### Exercise directions
One exact copy of the listing, minus the images, is the required answer.

---------- Entries provided

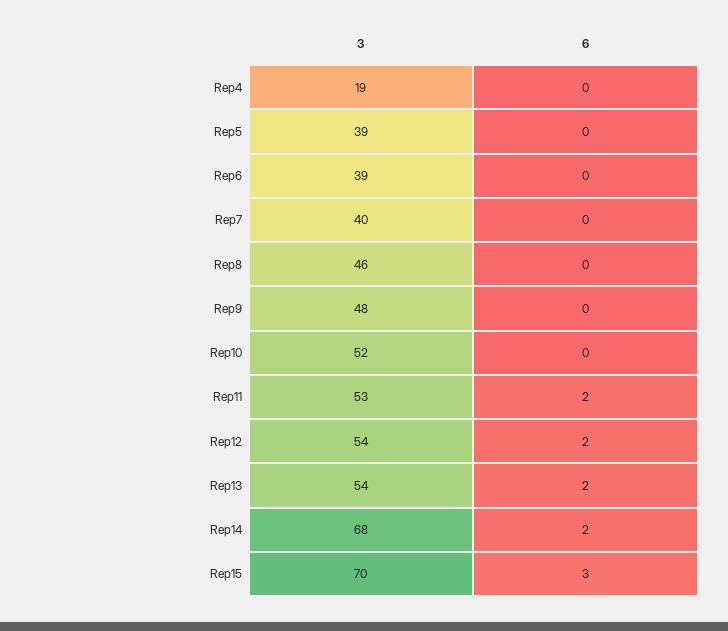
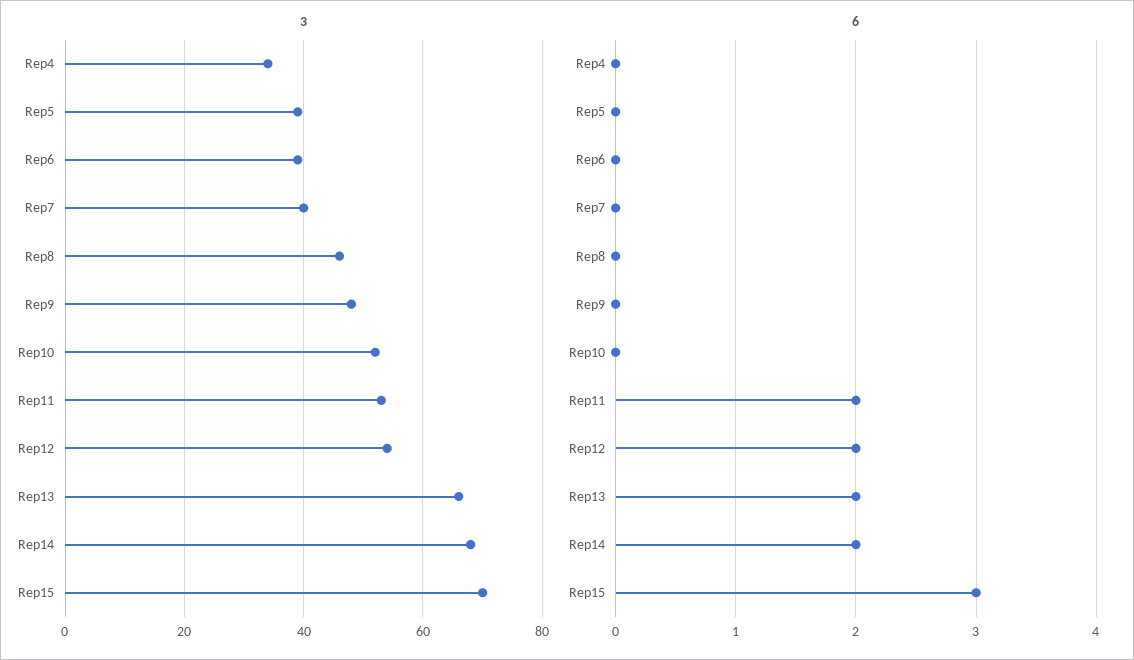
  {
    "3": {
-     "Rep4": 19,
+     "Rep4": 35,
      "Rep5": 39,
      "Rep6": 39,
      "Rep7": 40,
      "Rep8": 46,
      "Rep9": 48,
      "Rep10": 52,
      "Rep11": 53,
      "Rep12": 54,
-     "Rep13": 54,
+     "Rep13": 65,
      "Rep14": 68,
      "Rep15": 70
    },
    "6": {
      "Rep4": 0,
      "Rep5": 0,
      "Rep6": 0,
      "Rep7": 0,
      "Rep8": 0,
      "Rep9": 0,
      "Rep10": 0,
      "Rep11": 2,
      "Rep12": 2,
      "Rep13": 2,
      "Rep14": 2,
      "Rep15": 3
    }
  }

--------------------

### Your solution
  {
    "3": {
-     "Rep4": 19,
+     "Rep4": 35,
      "Rep5": 39,
      "Rep6": 39,
      "Rep7": 40,
      "Rep8": 46,
      "Rep9": 48,
      "Rep10": 52,
      "Rep11": 53,
      "Rep12": 54,
-     "Rep13": 54,
+     "Rep13": 65,
      "Rep14": 68,
      "Rep15": 70
    },
    "6": {
      "Rep4": 0,
      "Rep5": 0,
      "Rep6": 0,
      "Rep7": 0,
      "Rep8": 0,
      "Rep9": 0,
      "Rep10": 0,
      "Rep11": 2,
      "Rep12": 2,
      "Rep13": 2,
      "Rep14": 2,
      "Rep15": 3
    }
  }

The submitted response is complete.